++++ Stored rows

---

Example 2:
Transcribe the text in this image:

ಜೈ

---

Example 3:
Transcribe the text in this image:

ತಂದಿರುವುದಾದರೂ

++++++++

**Exercise:** Can you output every line in the listing above, without changing anything?

**Completed task:**
---

Example 2:
Transcribe the text in this image:

ಜೈ

---

Example 3:
Transcribe the text in this image:

ತಂದಿರುವುದಾದರೂ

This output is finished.